==== Extract provided

Ghanaian Snapchat lens creator

Padmond Annor, also known as Nana Mitch, is a Ghanaian Snapchat lens creator, creative director, editor and content creator. He is known for his fashion and as the first Ghanaian Snapchat lens creator.

==Early life and education==
Nana Mitch was born in Sefwi Wiaso and has a twin brother, Padmond Annor Jr, known as Schardo Mitch. He attended Grace Preparatory School and later moved on to Great Faith Preparatory School in Santasi Anyinam, Kumasi for his primary education. He completed Junior High School at Better Best Academy in Tema.

Nana attended Ofori Panin Senior High School for his senior high school education, and graduated in 2016. He later studied at the National Film and Television Institute, where he earned a BFA in Film Editing.

==Career==
Nana Mitch started to create Snapchat lenses in December 2015, when he noticed a gap on the platform about Ghanaian lenses and culture. During the COVID-19 pandemic he signed up for a virtual lens studio class. He also co-foundered Schardo TV and productions with his twin brother. Nana Mitch and his brother have created content around various topics in Ghana, such as the country's 65th Independence Day.

Among his most notable creations is the ‘’4 More For Nana’’ lens he designed for the President of the Republic of Ghana, Nana Akufo-Addo, and modelling for Don Jazzy’s ‘’Jazzy Burger’’.

Nana Mitch has created custom Snapchat lenses for African entertainment personalities such as Bobrisky, Eniola Badmus, Sister Derby, Zlatan and Hajia4Real.

Nana Mitch and his twin brother Schardo Mitch founded a fragrance brand called Relief by MB. In 2024, Nana Mitch and his twin brother Schardo Mitch released a documentary titled From Sefwi to Accra which recaptured their upbringing and how far they have come.

===Ambassadorial deals===
Nana Mitch is also a social media influencer who has had brand ambassador deals with Ghanaian and Nigerian brands such as Pizzaman Chickenman, SMS Properties, Ridge Condos and Jays Finder. In 2024 he has been made a brand ambassador of the following companies Clozar Africa, Duffy’s Health & Beauty, LifeTaste, and CompuGhana.

===Notable mentions===
Nana Mitch was named among the Keep Walking Top 30 list of African creatives by Johnnie Walker and Trace TV as Africa's Next-Gen Cultural Shape Shifters.

==Awards and nominations==

Year: Award; Category; Result; Ref.

========
==== Data under study

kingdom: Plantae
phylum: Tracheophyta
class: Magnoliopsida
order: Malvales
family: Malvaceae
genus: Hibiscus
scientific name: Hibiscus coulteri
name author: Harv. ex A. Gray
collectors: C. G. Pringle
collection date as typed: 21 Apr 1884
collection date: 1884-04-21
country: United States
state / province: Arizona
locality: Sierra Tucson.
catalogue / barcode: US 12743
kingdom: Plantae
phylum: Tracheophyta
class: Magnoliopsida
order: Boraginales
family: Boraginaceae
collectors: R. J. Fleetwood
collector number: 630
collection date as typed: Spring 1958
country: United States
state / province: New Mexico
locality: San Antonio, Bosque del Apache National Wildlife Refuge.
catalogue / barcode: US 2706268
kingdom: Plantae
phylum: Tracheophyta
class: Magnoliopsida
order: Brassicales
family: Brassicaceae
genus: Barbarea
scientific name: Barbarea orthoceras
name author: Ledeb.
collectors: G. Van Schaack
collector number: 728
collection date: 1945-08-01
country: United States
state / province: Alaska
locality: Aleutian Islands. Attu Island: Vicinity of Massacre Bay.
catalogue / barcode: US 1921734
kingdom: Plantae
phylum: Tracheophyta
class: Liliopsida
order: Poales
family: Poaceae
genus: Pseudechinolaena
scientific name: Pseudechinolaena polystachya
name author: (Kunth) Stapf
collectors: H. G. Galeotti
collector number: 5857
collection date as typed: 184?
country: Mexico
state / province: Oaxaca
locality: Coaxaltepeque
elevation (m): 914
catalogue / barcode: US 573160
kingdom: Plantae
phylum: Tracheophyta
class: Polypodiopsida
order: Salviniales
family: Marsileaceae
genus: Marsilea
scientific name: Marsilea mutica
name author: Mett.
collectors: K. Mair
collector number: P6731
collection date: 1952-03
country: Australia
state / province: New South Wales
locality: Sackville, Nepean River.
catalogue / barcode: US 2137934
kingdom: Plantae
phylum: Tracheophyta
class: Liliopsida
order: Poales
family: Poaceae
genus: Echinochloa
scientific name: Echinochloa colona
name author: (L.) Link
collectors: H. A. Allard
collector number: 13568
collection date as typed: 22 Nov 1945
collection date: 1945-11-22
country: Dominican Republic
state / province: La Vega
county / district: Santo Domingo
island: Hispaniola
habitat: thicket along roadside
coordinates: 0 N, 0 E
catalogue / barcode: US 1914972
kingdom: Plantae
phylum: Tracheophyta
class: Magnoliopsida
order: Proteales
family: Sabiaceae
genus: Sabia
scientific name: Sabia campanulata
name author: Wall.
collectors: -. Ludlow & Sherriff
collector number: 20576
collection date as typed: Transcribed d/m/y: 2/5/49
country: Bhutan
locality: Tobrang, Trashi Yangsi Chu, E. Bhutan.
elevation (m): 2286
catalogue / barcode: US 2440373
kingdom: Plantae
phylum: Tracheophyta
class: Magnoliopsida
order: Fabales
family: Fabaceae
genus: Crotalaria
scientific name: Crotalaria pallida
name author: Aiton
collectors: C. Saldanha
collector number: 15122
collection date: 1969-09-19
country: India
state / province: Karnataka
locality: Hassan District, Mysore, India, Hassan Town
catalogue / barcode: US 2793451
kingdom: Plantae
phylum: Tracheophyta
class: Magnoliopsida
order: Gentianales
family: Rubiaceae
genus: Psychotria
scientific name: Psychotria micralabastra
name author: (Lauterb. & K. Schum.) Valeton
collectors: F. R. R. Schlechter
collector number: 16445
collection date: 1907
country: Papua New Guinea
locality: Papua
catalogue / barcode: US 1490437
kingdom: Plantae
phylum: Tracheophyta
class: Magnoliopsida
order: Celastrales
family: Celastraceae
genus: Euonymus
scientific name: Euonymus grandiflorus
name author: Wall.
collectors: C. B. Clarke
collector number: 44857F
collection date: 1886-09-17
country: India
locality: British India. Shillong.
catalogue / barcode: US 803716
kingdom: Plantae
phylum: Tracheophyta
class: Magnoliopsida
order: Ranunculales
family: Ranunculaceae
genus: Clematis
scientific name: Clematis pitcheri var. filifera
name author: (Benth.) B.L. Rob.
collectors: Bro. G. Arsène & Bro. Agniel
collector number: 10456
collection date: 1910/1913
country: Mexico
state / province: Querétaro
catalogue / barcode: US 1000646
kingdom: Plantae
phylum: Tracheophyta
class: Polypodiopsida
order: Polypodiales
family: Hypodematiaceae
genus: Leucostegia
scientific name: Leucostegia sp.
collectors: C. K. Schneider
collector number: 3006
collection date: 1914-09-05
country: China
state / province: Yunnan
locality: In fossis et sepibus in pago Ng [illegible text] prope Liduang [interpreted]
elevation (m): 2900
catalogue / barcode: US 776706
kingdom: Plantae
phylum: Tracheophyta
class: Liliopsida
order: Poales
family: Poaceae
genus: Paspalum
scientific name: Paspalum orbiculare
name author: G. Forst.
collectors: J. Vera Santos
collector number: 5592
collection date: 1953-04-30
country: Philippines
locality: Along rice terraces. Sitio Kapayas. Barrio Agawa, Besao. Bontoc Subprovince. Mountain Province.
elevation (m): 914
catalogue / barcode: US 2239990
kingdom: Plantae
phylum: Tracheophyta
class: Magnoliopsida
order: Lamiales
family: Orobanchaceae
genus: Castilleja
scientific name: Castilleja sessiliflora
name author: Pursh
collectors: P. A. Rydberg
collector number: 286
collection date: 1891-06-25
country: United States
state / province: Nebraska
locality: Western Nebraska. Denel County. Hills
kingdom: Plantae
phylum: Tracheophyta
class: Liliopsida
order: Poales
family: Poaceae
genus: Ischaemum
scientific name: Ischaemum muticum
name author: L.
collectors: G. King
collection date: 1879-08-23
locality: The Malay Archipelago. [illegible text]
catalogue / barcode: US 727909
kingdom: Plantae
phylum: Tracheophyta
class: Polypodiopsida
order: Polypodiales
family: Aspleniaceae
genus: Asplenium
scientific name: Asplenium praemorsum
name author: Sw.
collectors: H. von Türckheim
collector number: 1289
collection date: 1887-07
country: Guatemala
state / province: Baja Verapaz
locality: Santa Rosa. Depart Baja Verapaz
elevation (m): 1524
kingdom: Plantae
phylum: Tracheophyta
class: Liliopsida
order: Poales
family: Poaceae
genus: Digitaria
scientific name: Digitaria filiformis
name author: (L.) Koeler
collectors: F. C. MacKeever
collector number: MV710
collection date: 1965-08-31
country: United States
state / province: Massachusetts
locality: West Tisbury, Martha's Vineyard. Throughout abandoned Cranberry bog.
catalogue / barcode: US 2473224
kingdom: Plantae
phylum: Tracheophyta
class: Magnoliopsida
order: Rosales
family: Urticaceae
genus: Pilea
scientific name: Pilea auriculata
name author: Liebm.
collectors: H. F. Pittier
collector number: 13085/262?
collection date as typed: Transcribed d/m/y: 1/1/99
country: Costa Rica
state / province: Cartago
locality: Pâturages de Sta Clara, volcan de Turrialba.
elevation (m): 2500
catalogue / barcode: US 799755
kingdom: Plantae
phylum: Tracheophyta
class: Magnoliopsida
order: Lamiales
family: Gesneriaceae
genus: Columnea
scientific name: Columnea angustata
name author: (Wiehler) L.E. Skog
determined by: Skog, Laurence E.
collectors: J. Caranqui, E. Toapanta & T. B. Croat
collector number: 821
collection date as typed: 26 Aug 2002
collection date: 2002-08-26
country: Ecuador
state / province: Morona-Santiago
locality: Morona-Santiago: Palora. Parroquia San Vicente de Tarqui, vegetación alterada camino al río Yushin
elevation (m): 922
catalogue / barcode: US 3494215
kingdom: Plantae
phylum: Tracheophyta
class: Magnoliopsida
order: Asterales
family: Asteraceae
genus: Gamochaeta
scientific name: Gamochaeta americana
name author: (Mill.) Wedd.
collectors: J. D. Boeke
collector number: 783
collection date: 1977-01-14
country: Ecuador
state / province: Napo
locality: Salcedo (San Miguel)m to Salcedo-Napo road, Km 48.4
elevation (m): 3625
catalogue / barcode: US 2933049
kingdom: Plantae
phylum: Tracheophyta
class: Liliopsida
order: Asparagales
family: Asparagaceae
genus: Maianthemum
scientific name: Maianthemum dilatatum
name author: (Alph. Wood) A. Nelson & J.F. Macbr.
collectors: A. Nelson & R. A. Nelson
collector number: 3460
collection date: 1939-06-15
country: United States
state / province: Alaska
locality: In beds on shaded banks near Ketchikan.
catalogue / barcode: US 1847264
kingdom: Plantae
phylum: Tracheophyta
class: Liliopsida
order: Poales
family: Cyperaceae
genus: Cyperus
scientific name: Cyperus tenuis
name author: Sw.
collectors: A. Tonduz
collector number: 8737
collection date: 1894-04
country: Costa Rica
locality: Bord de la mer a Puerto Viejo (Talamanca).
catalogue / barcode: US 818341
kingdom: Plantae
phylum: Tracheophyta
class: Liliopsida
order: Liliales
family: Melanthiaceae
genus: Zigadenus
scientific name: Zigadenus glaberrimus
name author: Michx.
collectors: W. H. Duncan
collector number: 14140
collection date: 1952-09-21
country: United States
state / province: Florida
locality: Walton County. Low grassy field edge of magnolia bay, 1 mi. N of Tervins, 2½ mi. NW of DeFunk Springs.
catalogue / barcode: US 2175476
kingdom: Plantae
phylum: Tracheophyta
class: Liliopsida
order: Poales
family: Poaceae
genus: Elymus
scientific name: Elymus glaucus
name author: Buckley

========

■ **Prompt**:
Carry the article on Ghanaian Snapchat lens creator Nana Mitch forward from its last line. None of the records are needed here.

■ **Result**:
2022: GhanaWeb Youth Excellence Awards; GhanaWeb Youth Excellence in Information Technology; Nominated
2023: Young Achievers Summit & Awards; Content Creator of The Year; Nominated
Ghana Modeling & Fashion Awards: Media Fashion Personality of the Year; Nominated
Pulse Influencer Awards: Fashion Influencer of the Year; Nominated
Snapchat Influencer of the Year: Nominated
Visa King RTP Awards: Snapchat Influencer of the Year; Nominated
2024: Ghana Entertainment Awards, USA; Social Media Influencer of the Year; Nominated
2025: Pulse Influencer Awards; Snapchat Influencer of the Year; Nominated
Ghana Creators Festival: Creator for Change; Nominated
Africa Golden Awards: Viral Content Creator; Nominated
2026: 15th Goldbold RTP Awards; TikTok Influencer of the Year; Nominated
Forty Under 40 Awards Ghana: Philanthropy and Charity; Won

== Philanthrophy ==
=== Smile4mation ===
Smile4mation is a philanthropic initiative co-founded by Nana Mitch and his twin brother, Schardo Mitch, known together as the Mitch Brothers. It focuses on celebrating and supporting the hardworking individuals in their communities who strive to improve their lives despite being disadvantaged. The goal is to celebrate and uplift everyday people whose hustles keep our societies going. They do this through cosmetic and wardrobe makeovers, providing tools, branding and financial aid.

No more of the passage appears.